## Consigna A
En el texto base sobre la política de Lacalle ante la crisis, ¿qué grava el Fondo Coronavirus?
## Consigna B
Prosigue el texto base sobre el antagonismo público/privado en el discurso de Lacalle a partir de su última oración.

En Uruguay, Luis Lacalle plantea, hábilmente, una cuarentena voluntaria y posterga la decisión entre economía y salud. Mientras tanto, reactiva eficazmente la política uruguaya a través del Fondo Coronavirus, que grava los salarios públicos de mayor monto. De esta forma, dicotomiza el espacio social estructurando un discurso populista (no en vano los primeros proponentes de esta idea fueron Manini y Mujica) fundado en el antagonismo público/privado (que viene a suplantar el antagonismo oligarquía/pueblo del populismo tradicional).
La crisis, que, como vimos, pone todo en cuestión, es una oportunidad que Lacalle aprovecha para proceder con una decisión que instaura un nuevo antagonismo que: 1) avanza en el ajuste anunciado; 2) intenta dividir al campo popular uruguayo (o, si se quiere, a la clase trabajadora); 3) disputa la capacidad de construcción de sentido de otros antagonismos postulados por el discurso de izquierda (trabajadores/empresarios, pobres/ricos).
El antagonismo público/privado profundiza la reconfiguración de las identidades políticas, que comenzó a operar durante la campaña electoral a través del antagonismo Interior/capital (promovido por Un Solo Uruguay y alentado por el Partido Nacional y Cabildo Abierto). En este discurso, el “nosotros” de la nacionalidad uruguaya es constituido por el pueblo trabajador del Interior, frente a los privilegiados empleados públicos de la capital.
Veamos algunas reacciones de la izquierda. El socialista Gonzalo Civila responde: “Lo público versus lo privado no es real, no es correcto”. Es absurdo discutir la corrección o adecuación del discurso, porque este no intenta evidenciar una realidad, sino que opera performando las identidades y creando sentido. Otras reacciones se afirman en la defensa corporativa del sector público, lo cual tiene como efecto reforzar el rol antagónico en el que Lacalle lo ha colocado y, de esa forma, hacer más eficaz su función performativa.

Fuentes de documentos en texto plano:
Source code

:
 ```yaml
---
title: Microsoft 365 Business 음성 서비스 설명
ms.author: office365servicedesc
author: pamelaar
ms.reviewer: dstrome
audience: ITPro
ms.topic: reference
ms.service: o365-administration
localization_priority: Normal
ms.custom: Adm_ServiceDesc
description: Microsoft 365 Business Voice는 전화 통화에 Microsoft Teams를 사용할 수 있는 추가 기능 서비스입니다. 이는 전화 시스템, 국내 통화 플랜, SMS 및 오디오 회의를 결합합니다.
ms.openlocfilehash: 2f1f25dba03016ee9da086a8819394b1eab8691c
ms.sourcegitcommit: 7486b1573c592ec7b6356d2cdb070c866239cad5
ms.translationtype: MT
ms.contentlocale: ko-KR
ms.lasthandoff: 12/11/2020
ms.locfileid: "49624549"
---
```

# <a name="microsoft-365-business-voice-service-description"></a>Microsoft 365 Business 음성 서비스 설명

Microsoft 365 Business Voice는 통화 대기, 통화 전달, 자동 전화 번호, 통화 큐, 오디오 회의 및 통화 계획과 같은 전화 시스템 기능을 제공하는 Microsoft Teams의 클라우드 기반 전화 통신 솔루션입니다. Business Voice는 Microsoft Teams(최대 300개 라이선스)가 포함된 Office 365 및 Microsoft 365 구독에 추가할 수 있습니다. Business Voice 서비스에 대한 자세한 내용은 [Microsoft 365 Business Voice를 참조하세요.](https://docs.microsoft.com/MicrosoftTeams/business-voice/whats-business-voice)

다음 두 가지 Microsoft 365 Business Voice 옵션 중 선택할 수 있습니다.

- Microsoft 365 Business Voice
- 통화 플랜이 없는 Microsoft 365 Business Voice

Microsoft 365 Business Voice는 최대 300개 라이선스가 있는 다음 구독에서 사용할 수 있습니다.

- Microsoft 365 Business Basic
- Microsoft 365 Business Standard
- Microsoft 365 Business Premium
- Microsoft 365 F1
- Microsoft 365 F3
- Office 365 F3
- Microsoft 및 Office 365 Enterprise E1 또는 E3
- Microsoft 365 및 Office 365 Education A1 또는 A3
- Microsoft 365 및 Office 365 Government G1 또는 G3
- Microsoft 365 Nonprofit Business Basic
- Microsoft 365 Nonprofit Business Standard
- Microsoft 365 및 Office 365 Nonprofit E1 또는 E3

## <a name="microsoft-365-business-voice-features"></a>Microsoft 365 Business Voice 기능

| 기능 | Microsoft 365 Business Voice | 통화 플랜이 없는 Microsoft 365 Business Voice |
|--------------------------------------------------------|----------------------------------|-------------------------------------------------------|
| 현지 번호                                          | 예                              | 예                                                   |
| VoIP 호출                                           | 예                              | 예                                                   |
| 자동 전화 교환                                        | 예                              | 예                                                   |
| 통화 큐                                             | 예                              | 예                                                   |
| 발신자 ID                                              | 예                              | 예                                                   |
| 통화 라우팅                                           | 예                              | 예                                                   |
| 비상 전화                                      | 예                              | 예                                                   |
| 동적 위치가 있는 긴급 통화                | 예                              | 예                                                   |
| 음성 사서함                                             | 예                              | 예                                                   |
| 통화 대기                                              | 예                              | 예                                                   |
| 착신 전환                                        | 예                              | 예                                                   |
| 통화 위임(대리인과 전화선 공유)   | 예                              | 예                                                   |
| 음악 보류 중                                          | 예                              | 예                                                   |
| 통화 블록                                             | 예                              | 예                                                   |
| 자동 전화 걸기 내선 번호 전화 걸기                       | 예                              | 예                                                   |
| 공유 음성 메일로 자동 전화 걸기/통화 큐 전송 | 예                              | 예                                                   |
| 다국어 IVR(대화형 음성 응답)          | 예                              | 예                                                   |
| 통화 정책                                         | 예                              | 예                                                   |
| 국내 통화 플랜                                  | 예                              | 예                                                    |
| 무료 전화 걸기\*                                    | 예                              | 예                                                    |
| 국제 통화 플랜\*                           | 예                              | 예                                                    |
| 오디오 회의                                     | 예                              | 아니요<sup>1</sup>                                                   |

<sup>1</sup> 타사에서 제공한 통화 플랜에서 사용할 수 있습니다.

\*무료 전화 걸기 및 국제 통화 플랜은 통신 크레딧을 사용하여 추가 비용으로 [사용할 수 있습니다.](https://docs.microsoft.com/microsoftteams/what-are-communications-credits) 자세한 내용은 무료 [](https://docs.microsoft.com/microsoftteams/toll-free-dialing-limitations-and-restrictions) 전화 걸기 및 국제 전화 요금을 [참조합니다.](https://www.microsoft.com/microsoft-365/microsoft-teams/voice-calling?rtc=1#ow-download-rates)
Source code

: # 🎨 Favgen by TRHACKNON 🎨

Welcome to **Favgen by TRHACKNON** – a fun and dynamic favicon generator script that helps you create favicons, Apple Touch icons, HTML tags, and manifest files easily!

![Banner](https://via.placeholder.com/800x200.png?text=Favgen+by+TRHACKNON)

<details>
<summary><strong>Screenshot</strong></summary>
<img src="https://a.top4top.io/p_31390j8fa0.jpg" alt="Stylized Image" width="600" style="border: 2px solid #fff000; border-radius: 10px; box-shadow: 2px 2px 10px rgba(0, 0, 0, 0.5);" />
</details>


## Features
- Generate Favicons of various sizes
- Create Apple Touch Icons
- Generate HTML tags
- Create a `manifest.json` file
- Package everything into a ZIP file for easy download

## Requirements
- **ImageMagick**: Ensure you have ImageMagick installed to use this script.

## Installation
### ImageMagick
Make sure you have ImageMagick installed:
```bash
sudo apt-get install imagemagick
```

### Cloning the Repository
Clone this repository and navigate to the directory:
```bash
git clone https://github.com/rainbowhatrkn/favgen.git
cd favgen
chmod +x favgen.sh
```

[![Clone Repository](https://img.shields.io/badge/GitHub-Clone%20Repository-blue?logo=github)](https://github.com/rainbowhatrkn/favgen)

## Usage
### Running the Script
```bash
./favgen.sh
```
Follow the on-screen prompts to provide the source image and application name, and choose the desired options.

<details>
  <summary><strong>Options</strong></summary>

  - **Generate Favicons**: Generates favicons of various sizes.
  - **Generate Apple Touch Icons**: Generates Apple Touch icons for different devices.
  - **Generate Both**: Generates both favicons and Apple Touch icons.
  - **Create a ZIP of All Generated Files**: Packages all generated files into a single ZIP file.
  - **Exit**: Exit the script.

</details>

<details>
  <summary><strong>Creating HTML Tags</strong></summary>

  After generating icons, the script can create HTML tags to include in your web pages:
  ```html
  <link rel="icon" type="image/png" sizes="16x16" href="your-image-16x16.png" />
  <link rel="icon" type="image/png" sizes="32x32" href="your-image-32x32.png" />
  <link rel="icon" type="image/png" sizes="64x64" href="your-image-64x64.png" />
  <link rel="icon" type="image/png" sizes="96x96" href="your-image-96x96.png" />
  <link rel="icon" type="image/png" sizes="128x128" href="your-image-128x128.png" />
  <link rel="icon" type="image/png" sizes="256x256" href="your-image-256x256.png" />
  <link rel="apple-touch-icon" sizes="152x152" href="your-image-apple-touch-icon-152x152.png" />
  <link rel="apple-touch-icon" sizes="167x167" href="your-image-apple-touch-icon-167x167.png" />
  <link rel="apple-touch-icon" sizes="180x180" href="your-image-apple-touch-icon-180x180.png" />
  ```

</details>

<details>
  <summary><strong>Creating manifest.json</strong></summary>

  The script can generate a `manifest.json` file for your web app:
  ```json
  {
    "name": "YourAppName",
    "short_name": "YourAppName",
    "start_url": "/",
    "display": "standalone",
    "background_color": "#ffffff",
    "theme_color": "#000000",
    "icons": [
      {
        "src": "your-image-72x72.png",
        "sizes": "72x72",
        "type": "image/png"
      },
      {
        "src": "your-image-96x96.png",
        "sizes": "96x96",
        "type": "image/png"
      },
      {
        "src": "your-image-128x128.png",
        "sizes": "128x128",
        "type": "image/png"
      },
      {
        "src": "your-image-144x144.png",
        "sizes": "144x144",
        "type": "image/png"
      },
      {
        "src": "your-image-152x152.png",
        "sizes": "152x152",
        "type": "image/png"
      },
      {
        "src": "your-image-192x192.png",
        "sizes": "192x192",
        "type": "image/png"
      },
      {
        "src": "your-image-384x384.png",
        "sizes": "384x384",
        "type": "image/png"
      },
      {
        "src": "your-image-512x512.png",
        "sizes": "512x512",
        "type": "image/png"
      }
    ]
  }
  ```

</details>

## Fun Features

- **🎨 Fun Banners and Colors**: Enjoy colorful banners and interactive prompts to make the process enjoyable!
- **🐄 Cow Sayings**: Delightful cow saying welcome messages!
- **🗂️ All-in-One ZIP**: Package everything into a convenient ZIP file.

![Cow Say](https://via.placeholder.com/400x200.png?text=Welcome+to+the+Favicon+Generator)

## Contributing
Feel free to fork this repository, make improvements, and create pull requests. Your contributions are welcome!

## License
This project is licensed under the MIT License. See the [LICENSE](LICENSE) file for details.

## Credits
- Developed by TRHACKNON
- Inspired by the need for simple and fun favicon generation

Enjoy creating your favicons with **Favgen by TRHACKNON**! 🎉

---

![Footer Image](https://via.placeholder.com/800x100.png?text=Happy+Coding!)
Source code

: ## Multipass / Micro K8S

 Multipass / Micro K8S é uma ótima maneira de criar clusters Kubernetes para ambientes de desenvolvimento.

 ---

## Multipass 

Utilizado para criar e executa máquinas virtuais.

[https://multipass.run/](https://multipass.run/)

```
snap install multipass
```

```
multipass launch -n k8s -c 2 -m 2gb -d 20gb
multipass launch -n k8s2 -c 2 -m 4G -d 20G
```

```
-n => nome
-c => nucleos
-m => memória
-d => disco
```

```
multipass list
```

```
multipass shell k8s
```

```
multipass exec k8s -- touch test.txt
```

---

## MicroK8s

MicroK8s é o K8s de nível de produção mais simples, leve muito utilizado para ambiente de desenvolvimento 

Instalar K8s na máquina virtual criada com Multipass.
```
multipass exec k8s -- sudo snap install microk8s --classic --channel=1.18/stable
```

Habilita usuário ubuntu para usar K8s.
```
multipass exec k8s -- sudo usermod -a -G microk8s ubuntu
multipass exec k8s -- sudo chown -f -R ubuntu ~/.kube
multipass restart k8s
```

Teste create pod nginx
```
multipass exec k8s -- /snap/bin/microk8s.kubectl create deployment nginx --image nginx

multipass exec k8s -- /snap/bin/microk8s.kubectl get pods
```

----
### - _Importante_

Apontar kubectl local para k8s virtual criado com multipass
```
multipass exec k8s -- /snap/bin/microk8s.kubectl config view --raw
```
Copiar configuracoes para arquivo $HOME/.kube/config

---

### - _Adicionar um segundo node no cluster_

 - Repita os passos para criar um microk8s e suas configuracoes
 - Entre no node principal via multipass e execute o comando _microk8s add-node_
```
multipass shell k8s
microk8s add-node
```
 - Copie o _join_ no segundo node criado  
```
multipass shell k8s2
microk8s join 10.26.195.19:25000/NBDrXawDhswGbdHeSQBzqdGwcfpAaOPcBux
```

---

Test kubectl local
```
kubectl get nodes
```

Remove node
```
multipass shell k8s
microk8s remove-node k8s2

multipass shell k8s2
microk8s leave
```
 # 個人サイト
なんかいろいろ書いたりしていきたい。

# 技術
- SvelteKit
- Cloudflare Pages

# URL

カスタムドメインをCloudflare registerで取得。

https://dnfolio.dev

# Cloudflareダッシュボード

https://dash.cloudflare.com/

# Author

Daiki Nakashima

## Respuesta esperada A
Los salarios públicos de mayor monto.

## Respuesta esperada B
En este contexto, tal vez lo mejor para un discurso de izquierda sea reafirmar el antagonismo público/privado que Lacalle postula, retrucando, invirtiendo el orden, mostrando que la parte que representa al todo justamente yace del lado de lo público. En esa línea se inscribe, por ejemplo, el editorial de Aebu “No fueron ellos, fuimos nosotros”,3 que reivindica la importancia de un Estado fuerte para afrontar la pandemia. Y la pandemia, lamentablemente, va a ser una oportunidad para que la sociedad entienda la importancia de un sector público estatal comprometido con el bien común, como sucede en Asia. La crisis recién empieza y es una oportunidad para interpelar supuestos. Lacalle ya hizo el primer movimiento en este sentido. La izquierda debería hacerlo con un discurso que interpele a sectores populares que le han dado la espalda.
1. Un cambio hegemónico transformista opera modificando la base de consenso a través de la absorción de demandas puntuales de sectores sociales particulares, desarticulando, de tal forma, el riesgo de una ruptura populista. Así actuó históricamente el batllismo en Uruguay, según la interpretación de Francisco Panizza (1991).
2. “Coronavirus: pandemia XXI”, Página 12, 24-III-20.